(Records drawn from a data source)
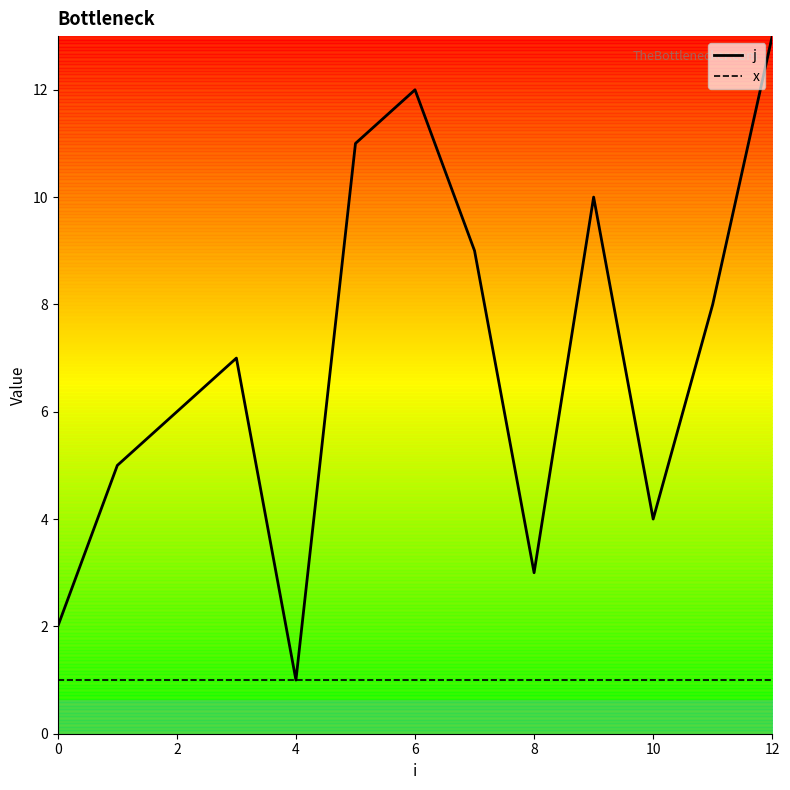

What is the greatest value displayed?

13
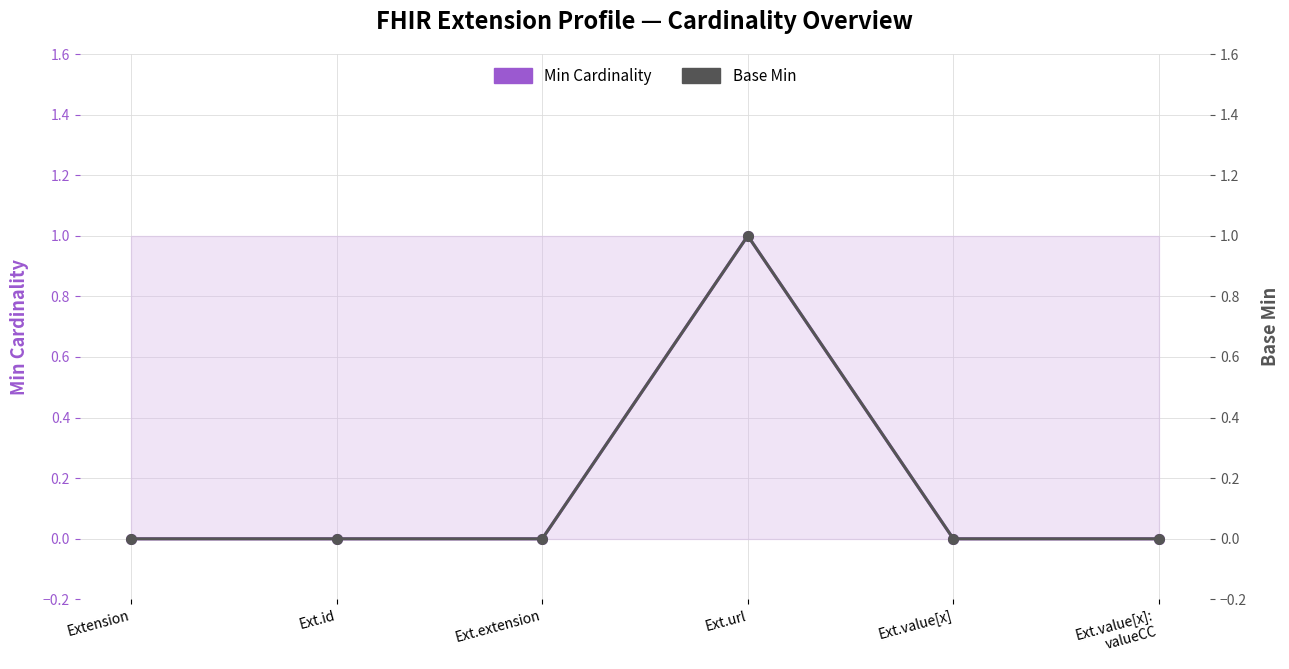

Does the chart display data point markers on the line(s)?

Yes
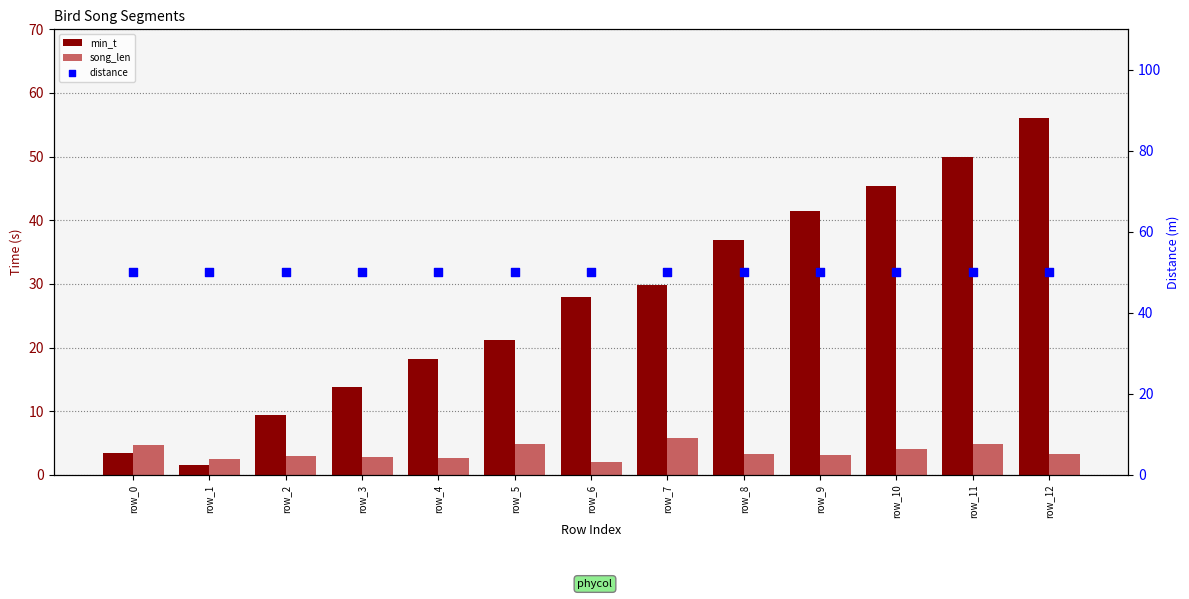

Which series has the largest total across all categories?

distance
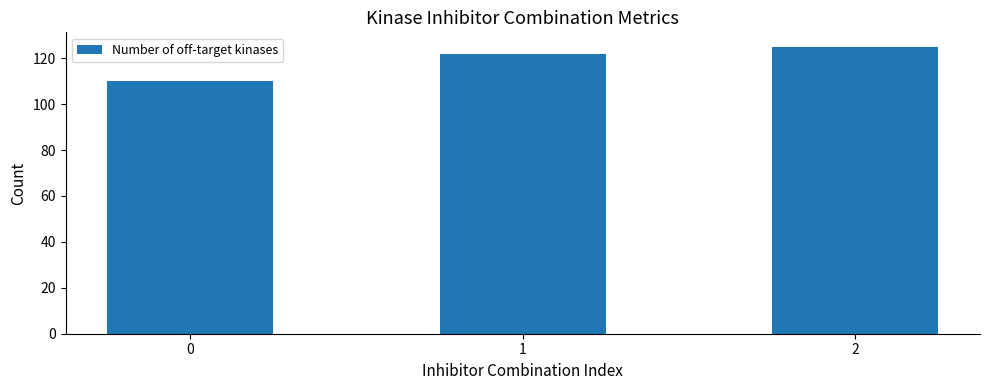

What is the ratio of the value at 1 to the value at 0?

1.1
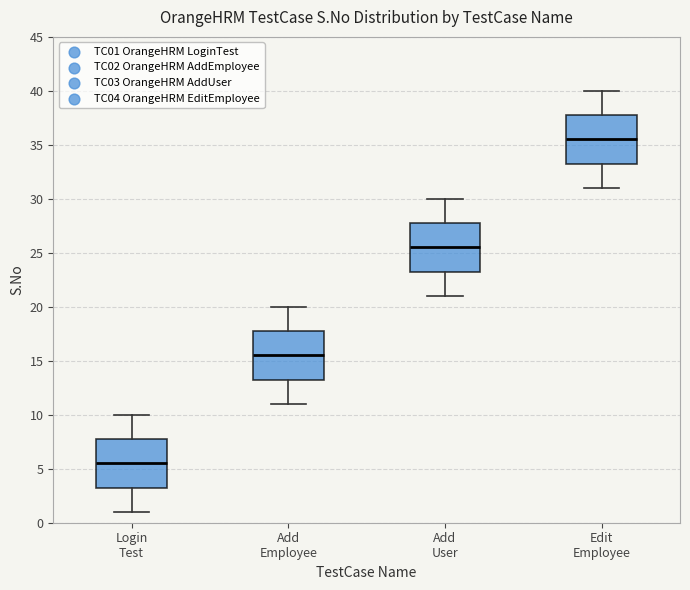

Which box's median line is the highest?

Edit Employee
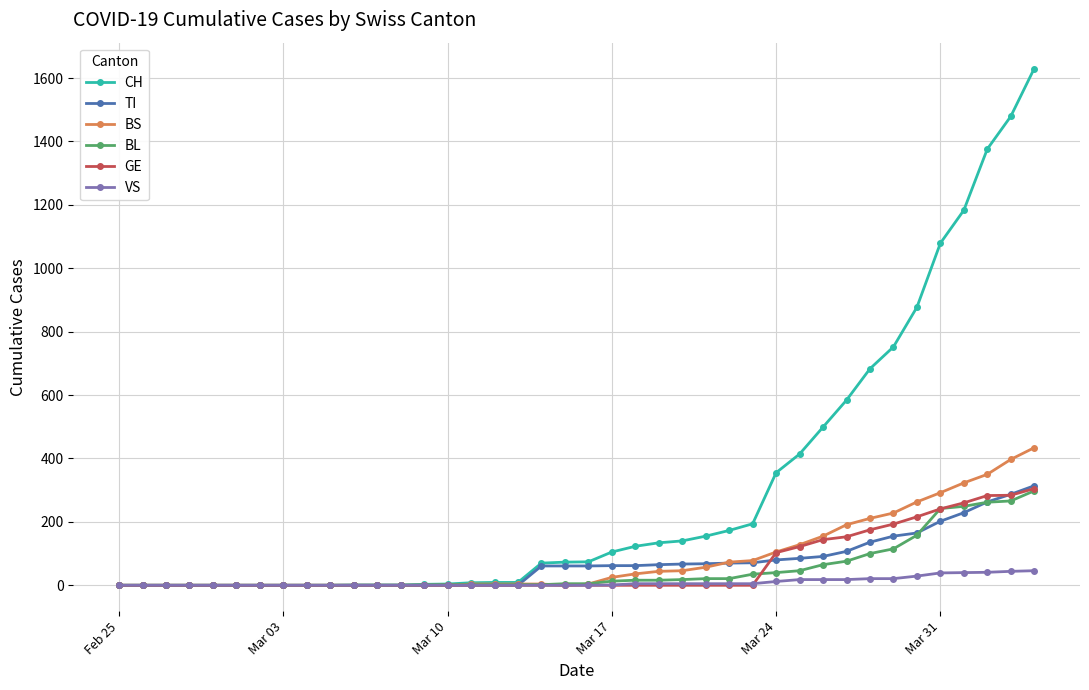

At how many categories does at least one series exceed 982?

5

- WHAT IS NEEDED
Write out each of the lines above word for word, omitting the pictures.

- SOLUTION TO THIS TASK
What is the greatest value displayed?

13

Does the chart display data point markers on the line(s)?

Yes

Which series has the largest total across all categories?

distance

What is the ratio of the value at 1 to the value at 0?

1.1

Which box's median line is the highest?

Edit Employee

At how many categories does at least one series exceed 982?

5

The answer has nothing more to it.